9. The aforementioned diagnostic device is The AUROC value corresponding to each of the aforementioned critical values is calculated, The battery diagnostic device according to claim 8, wherein the critical value corresponding to the maximum AUROC value among the AUROC values is determined as the optimal critical value.
10. The process of converting time-series data related to battery status into latent variables, The operation of converting the aforementioned latent variables into first reconstruction data in the time domain, The operation involves distinguishing between the aforementioned time-series data and the first reconstructed data, and calculating the discrimination result. The operation involves comparing the time-series data with the first reconstructed data to calculate the reconstruction error, An operation to calculate the number of abnormal points based on the aforementioned discrimination result and the aforementioned reconstruction error, A battery diagnostic method, comprising the operation of diagnosing an abnormality in the battery based on the number of abnormal points and critical values.

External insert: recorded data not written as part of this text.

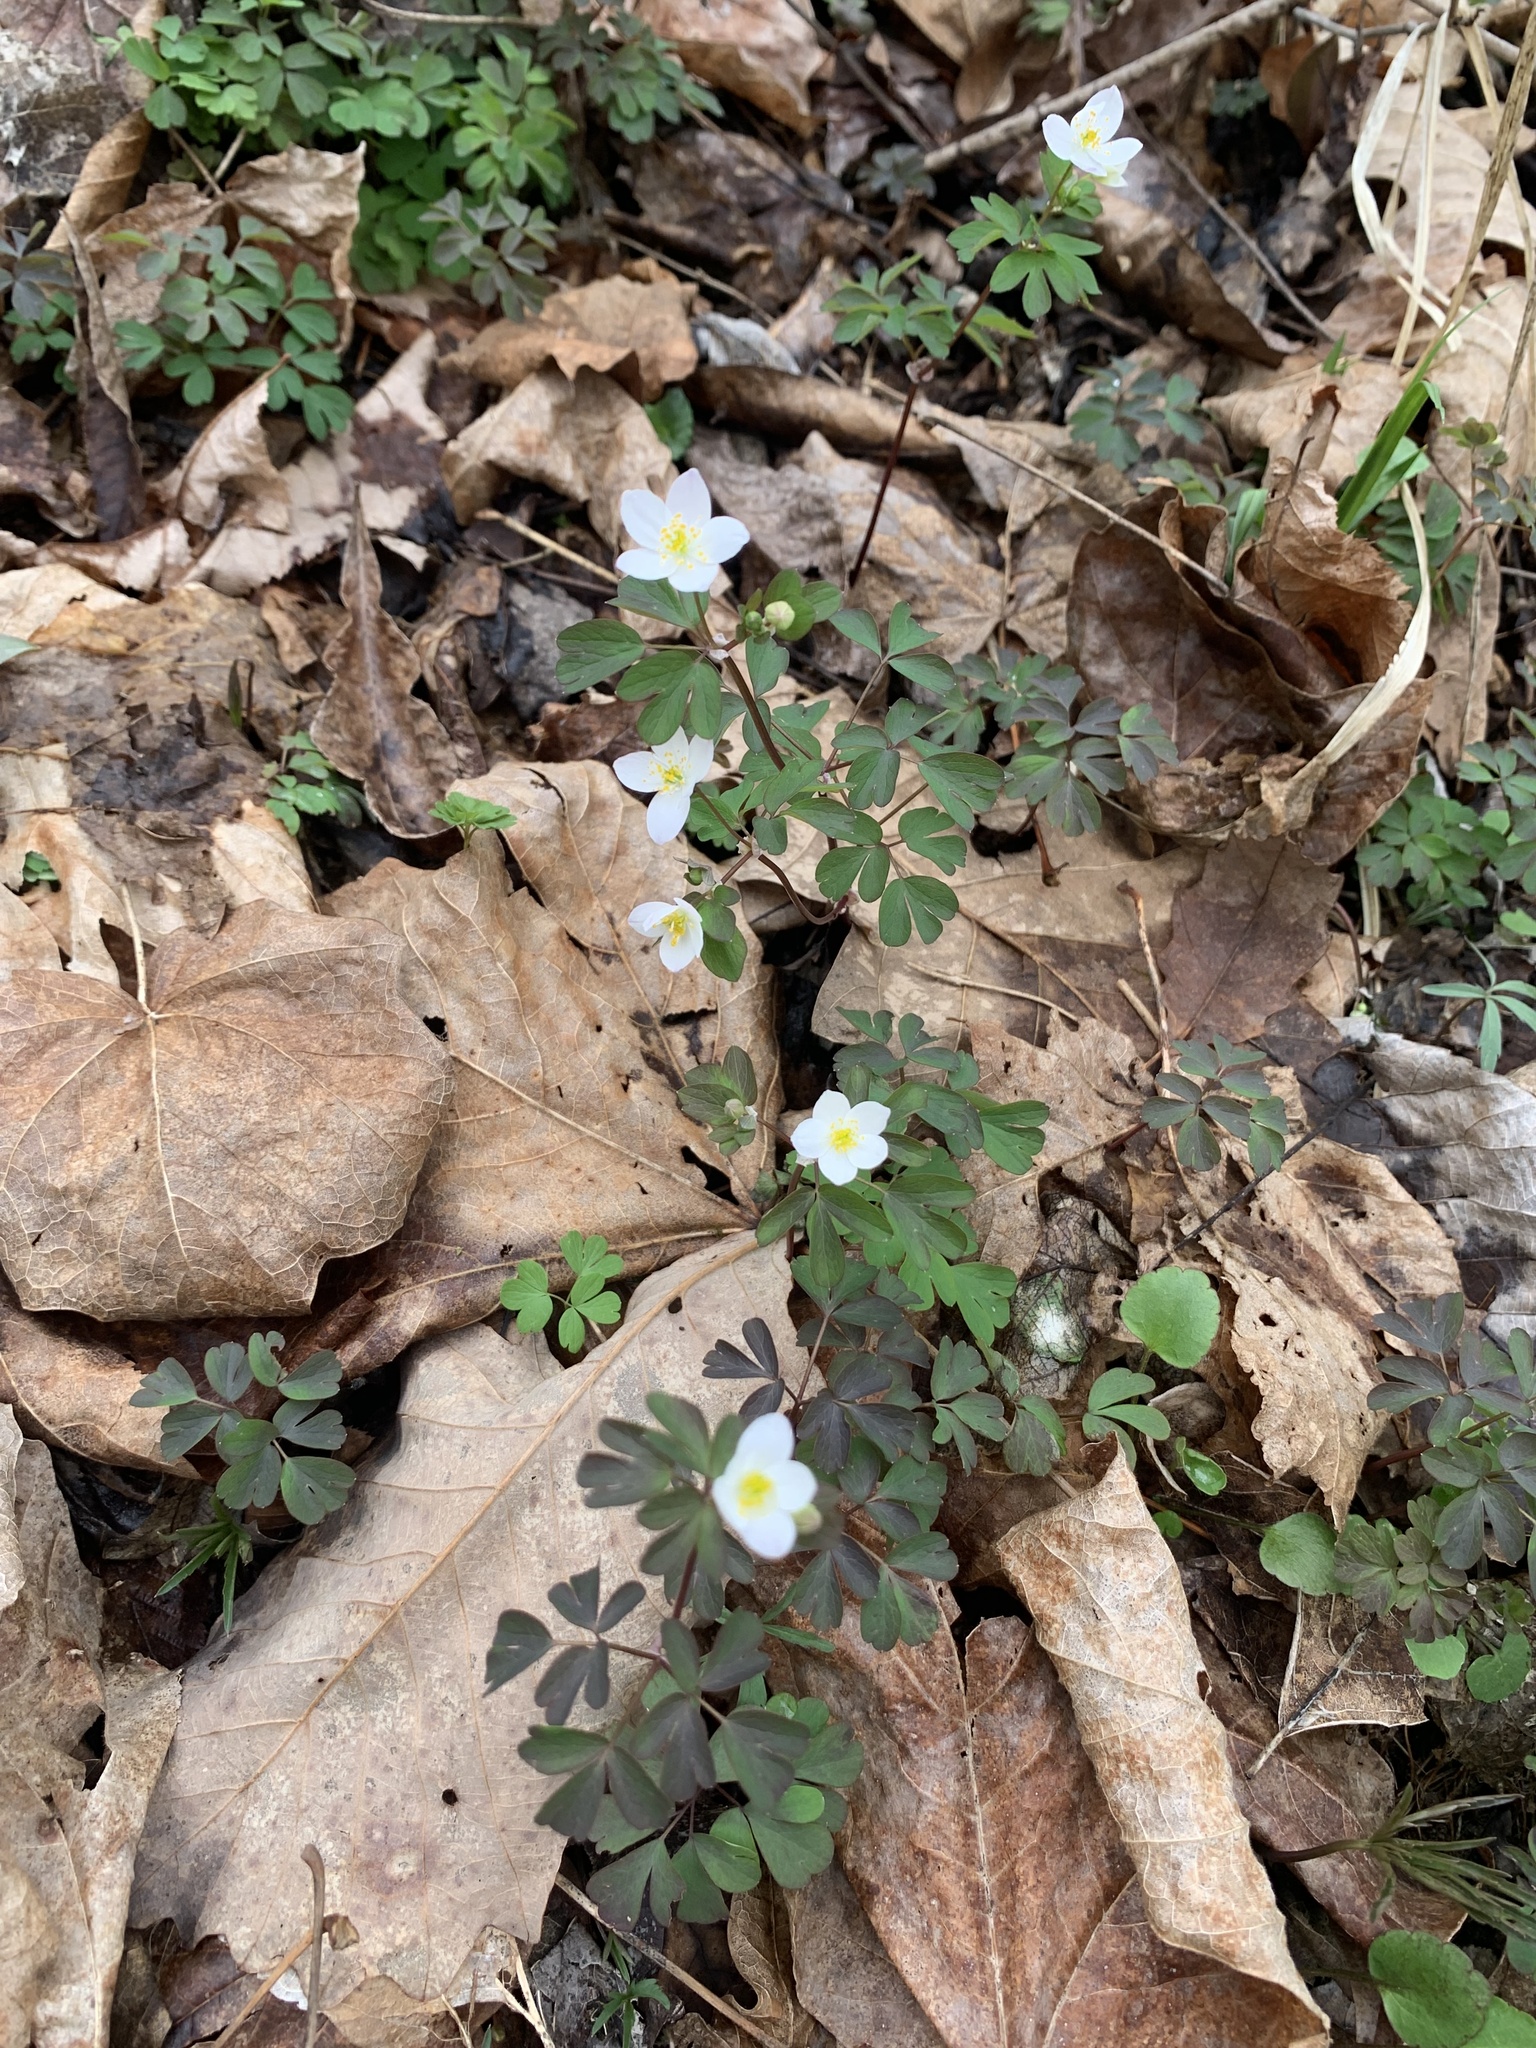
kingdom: Plantae
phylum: Tracheophyta
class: Magnoliopsida
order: Ranunculales
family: Ranunculaceae
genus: Enemion
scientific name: Enemion biternatum
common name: Eastern false rue-anemone
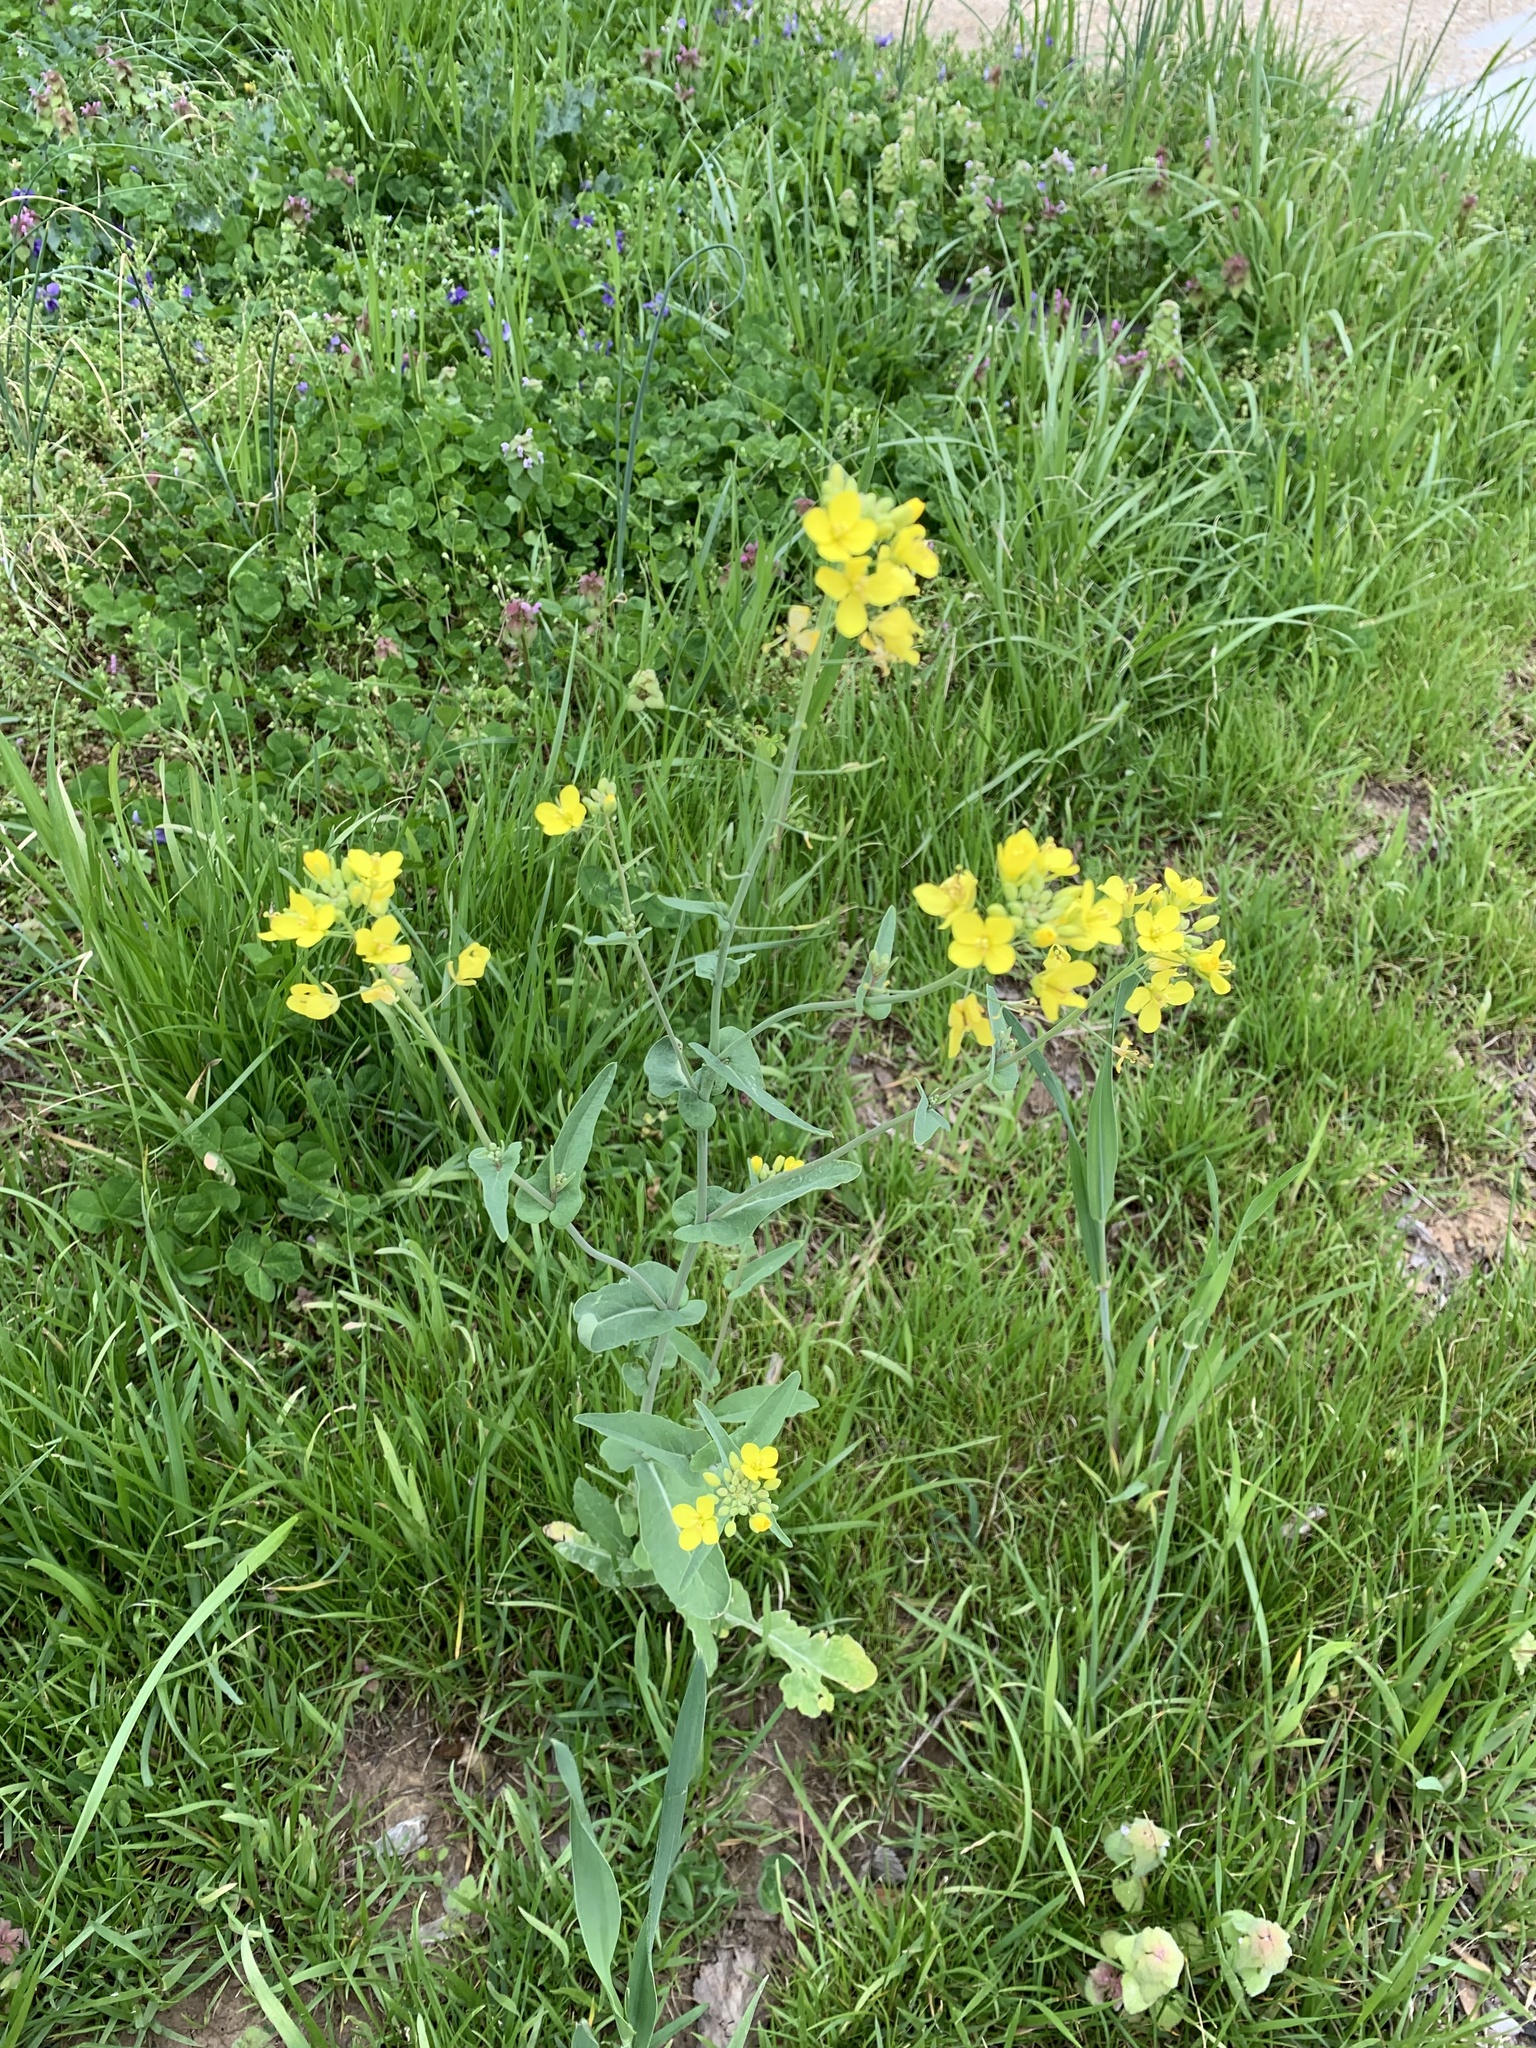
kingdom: Plantae
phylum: Tracheophyta
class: Magnoliopsida
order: Brassicales
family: Brassicaceae
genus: Brassica
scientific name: Brassica rapa
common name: Field mustard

11. This further includes the operation of converting random noise in the latent space into second reconstructed data in the time domain, The battery diagnostic method according to claim 10, wherein the operation for calculating the discrimination result includes the operation for calculating the discrimination result based on a discrimination model that has been trained to distinguish between the time series data and the second reconstructed data.
12. The battery diagnostic method according to claim 10, wherein the operation for calculating the reconstruction error includes an operation for calculating the reconstruction error according to a combined comparison method that compares the time series data and the first reconstruction data over the entire time interval included in the time series data.
13. The battery diagnostic method according to any one of claims 10 to 12, wherein the operation for calculating the reconstruction error includes an operation for calculating the reconstruction error according to a segmented comparison method that compares the time series data with the first reconstruction data in a specified portion of the total time intervals included in the time series data.
14. The operation involves increasing the critical value and comparing the number of abnormal points with the critical value to diagnose an abnormality in the battery, A battery diagnostic method according to any one of claims 10 to 12, further comprising: if the critical value is greater than or equal to a specified value, determining an optimal critical value based on all critical values used during the abnormal diagnosis of the battery.
15. The operation for determining the optimal critical value is as follows: The operation of calculating the AUROC value corresponding to each of the aforementioned critical values, The battery diagnostic method according to claim 14, further comprising the operation of determining a critical value corresponding to the maximum AUROC value among the AUROC values as the optimal critical value.